俺のそんな自己嫌悪との戦いを知らぬリリィの目は俺の迎えを待っていた。気の所為か瞳も潤んでいるように見える。そ、そうだ……リリィのこの行動や、対応に疚しい気持ちを感じないならば、この彼女からの厚意にゴチャゴチャした感情を抱く筈がないだろ! そ、そうさ、俺は別に不純な感情なんか抱いていない。これは子供であるリリィがきっと母親の真似事の様に俺に親切にしてくれているだけであり、そこに一切の邪な感情はないのだ!
「……に、人間……あ〜んだよ…わ、分かる?」
催促するように言うリリィ……いや言葉の意味は分かるけども!
もうもう!この『あ〜ん』に変な意味はないっての!俺、変な意味とは捉えるな!いけ、ジョン! 食らいつくのだ!
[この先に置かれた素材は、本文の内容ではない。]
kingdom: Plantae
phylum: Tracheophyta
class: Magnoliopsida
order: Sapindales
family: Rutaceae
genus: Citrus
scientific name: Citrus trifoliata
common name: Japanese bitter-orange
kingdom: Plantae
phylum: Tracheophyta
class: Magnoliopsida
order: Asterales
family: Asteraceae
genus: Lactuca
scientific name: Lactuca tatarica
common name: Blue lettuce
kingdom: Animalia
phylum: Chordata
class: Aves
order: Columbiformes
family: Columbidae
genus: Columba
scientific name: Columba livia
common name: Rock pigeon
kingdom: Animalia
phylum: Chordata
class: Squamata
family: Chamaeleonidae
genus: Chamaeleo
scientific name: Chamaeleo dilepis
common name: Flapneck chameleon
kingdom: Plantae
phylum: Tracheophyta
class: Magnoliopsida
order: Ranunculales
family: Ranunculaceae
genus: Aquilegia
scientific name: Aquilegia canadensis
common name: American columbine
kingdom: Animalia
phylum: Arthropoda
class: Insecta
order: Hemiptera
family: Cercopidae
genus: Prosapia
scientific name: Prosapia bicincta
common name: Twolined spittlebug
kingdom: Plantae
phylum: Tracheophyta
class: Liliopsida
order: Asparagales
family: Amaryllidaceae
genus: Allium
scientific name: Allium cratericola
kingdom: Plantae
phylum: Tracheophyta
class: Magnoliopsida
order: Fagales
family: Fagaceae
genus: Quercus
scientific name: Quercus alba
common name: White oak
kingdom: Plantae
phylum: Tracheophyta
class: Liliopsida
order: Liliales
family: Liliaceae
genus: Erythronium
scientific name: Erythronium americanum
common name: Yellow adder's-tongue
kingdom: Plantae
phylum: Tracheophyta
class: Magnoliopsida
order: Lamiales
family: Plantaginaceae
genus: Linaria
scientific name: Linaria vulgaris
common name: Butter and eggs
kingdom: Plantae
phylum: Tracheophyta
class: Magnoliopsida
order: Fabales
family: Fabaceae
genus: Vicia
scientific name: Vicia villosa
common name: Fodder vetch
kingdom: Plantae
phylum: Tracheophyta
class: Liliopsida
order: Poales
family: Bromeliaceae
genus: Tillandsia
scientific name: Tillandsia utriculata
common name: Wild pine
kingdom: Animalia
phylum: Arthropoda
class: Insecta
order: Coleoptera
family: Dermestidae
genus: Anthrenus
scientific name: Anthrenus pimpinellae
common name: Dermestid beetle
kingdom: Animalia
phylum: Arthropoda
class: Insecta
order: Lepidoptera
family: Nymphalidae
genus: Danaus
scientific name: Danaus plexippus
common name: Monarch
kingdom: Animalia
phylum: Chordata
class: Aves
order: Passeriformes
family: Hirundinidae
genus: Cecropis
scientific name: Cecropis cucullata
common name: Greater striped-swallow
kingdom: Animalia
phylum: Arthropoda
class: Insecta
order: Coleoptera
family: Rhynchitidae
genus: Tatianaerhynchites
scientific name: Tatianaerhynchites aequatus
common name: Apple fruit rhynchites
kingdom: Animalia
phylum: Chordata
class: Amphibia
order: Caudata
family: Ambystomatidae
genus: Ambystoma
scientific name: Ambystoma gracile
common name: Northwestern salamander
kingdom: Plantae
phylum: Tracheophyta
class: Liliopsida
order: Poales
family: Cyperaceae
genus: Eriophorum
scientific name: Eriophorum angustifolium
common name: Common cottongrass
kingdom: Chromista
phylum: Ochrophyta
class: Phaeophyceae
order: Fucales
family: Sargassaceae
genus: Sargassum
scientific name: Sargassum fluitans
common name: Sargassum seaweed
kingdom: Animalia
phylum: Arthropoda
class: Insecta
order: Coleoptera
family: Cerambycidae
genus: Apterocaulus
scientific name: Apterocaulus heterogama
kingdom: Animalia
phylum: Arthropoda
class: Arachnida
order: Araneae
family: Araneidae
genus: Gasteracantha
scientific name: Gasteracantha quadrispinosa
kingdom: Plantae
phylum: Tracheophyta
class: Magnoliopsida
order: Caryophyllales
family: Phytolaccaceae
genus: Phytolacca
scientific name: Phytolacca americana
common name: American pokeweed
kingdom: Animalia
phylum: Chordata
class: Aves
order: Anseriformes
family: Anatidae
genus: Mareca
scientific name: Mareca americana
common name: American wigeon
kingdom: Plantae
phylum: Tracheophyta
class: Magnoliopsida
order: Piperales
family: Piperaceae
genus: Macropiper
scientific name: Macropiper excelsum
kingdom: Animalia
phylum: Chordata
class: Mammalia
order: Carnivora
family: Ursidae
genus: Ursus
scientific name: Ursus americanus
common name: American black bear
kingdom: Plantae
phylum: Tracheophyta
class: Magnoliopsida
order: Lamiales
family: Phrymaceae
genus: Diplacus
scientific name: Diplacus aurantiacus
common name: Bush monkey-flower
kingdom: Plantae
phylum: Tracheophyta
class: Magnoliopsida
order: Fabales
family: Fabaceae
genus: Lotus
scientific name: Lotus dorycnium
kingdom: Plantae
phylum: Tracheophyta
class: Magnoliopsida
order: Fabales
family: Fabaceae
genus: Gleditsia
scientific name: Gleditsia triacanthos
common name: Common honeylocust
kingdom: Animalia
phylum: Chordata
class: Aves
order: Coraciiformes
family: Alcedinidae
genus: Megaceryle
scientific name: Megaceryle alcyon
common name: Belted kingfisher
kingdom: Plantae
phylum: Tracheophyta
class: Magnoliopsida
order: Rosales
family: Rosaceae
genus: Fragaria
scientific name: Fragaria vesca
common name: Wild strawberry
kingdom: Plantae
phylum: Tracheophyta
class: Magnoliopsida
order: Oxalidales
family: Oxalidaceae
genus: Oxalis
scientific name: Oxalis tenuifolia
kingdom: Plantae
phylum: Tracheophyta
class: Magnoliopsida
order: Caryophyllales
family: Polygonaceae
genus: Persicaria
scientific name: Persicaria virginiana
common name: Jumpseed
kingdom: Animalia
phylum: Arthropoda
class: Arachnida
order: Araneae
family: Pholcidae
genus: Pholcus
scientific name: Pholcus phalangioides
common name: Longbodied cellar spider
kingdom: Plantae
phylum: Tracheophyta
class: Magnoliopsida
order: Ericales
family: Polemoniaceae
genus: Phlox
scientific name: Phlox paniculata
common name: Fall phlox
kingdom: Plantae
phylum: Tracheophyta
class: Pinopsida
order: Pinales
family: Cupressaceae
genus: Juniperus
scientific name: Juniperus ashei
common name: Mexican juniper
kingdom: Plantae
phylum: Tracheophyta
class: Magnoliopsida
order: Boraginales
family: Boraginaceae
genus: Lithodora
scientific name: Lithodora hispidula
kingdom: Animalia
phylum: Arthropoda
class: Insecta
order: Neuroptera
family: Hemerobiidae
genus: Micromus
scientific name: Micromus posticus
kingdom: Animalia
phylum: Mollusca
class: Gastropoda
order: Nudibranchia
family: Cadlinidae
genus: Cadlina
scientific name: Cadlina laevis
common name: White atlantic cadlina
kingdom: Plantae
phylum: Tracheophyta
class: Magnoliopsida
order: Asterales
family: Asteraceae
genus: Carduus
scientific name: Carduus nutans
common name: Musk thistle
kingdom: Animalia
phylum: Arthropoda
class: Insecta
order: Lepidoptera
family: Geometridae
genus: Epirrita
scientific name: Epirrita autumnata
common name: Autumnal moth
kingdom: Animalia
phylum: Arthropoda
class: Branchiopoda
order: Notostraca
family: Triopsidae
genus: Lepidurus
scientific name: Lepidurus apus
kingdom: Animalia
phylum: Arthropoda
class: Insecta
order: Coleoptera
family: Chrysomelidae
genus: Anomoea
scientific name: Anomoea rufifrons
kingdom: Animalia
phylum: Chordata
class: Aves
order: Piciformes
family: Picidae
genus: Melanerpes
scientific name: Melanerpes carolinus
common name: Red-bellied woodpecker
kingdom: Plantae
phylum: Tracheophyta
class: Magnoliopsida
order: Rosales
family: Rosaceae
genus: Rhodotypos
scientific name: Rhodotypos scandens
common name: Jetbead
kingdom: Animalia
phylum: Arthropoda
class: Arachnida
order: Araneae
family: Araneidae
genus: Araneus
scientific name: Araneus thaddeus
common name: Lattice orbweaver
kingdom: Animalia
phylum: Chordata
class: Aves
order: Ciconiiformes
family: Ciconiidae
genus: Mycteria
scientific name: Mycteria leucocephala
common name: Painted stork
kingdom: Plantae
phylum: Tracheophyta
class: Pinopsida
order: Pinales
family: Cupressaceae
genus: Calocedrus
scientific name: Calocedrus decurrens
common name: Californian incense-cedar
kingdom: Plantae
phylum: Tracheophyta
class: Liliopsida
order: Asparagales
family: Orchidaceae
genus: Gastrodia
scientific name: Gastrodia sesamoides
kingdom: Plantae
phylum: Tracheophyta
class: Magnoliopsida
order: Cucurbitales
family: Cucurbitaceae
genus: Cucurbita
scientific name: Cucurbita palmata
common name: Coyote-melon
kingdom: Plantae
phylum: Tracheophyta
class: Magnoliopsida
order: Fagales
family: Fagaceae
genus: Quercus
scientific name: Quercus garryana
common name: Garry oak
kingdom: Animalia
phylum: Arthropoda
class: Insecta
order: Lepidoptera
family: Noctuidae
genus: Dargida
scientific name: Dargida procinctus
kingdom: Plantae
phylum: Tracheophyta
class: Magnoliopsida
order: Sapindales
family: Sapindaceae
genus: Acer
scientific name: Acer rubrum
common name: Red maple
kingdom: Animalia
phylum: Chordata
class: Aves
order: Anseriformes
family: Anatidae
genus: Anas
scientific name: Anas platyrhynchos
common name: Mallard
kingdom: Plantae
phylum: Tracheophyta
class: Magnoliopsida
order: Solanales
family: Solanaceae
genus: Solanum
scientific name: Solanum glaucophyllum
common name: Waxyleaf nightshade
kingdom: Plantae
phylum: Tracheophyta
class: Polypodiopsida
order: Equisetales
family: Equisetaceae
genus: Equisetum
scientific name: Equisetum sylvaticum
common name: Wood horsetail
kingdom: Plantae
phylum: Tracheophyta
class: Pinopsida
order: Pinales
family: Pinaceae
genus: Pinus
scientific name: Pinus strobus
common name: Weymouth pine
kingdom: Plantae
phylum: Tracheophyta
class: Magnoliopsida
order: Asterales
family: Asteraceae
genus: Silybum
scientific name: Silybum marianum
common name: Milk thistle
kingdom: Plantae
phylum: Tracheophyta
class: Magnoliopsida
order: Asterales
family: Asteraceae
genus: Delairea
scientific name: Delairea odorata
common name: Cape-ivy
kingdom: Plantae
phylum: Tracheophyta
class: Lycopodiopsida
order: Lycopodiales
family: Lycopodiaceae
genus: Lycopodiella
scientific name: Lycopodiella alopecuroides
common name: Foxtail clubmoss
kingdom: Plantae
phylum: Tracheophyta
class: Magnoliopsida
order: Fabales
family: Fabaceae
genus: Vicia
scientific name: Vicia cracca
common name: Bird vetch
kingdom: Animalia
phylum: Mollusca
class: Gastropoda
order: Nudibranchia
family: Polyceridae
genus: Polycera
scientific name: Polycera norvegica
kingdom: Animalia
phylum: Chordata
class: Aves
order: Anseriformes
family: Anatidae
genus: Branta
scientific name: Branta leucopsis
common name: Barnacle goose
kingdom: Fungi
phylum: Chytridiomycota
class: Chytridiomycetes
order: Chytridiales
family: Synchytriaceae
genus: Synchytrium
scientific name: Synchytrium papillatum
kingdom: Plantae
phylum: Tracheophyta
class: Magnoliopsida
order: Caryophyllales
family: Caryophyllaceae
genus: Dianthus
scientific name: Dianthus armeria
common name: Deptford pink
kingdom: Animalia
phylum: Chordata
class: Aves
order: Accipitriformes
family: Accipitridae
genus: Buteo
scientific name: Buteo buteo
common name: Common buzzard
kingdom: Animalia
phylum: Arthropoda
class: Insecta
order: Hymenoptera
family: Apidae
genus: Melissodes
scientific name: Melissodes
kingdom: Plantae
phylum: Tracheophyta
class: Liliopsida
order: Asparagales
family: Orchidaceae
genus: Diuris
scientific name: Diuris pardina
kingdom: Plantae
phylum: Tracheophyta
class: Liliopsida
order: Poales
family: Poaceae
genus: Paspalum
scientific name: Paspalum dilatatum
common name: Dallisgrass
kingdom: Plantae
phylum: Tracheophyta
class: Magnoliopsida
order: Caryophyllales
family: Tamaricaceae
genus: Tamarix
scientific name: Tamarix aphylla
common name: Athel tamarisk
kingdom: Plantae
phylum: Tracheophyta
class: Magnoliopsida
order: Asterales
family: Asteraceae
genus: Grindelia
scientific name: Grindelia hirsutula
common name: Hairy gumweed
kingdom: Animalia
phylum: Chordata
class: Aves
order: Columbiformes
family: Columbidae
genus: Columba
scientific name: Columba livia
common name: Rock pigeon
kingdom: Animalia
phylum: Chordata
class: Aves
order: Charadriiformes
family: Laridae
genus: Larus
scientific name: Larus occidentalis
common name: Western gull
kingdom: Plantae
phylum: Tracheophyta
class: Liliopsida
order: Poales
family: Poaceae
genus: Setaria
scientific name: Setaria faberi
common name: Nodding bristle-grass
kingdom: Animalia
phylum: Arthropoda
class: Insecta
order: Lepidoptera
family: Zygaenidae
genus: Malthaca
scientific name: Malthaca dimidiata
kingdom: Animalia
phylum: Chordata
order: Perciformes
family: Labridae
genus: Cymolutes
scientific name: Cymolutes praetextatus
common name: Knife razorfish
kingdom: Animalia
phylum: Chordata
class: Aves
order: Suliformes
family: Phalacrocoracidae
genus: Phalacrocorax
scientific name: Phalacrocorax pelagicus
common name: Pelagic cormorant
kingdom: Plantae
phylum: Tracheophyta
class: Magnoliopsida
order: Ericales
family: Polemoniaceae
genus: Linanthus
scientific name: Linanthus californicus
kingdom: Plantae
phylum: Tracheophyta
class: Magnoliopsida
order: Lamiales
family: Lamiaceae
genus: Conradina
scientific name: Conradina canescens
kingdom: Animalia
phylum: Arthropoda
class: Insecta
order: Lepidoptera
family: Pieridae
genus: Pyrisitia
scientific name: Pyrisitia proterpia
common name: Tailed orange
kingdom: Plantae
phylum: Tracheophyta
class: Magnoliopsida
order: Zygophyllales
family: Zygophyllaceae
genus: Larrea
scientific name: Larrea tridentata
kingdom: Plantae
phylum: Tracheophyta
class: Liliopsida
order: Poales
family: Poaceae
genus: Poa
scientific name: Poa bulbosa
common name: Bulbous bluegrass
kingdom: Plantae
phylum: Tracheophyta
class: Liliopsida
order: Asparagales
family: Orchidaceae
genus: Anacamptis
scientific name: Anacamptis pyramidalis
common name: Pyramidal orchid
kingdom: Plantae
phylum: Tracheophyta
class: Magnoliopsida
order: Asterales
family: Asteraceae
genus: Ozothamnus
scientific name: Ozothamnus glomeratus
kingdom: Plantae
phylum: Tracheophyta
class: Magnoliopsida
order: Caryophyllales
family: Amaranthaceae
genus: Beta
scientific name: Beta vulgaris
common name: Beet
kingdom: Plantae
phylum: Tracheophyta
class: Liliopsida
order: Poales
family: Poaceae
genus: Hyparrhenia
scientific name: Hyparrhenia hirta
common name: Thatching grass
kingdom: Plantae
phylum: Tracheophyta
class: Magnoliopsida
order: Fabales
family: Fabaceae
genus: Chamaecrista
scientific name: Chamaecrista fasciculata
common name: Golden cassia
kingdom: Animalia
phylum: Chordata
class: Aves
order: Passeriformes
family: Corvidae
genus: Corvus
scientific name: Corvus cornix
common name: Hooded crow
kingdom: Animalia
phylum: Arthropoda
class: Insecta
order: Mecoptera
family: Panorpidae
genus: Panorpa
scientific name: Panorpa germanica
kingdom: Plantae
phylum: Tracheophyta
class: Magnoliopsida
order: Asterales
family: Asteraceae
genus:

俺は意を決してリリィの持つフォークにかぶりついた。俺が逡巡しているうちに俺が『食べたくない』と思っていると勘違いし始め、少しだけ暗くなっていたリリィの表情がパッと花開いた。
「お、美味しい?」
口に広がる旨味と塩味、そしてハーブの香り。
「滅茶苦茶美味い」
そう言って申し分なかった。
俺の答えに未だ赤い顔のリリィは、安心したように微笑んだ。今までに食べたことのない味付けだったから、きっとリリィとしても怪我人の俺に力をつけてほしいと、パワーの入る試したことのない味付けを選んだのだろう。初めてにしては上手過ぎる味付けのバランスであったが。
「に、人間の為に作ったから……いっぱい食べて……」
そう言ってまたもフォークに料理を刺し、食を勧める彼女に、俺はまた少し照れてしまいながらもその厚意に甘えるのだった。
その台詞に意識をしてしまった俺の動悸はまた加速したけどね。
だがこの時の俺はまだ知らなかった。
このリリィの照れ混じりの俺への介抱が、彼女の『暴走』の序章に過ぎなかった事を。